● **Work instruction**:
Extract the text of every entry below, reproducing each line in its original order and form without any alteration.

┌─ Entries provided

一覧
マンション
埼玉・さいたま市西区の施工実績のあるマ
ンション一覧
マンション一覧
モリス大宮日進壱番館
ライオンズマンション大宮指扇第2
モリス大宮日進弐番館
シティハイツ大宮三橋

└─

● **Worked solution**:
一覧
マンション
埼玉・さいたま市西区の施工実績のあるマ
ンション一覧
マンション一覧
モリス大宮日進壱番館
ライオンズマンション大宮指扇第2
モリス大宮日進弐番館
シティハイツ大宮三橋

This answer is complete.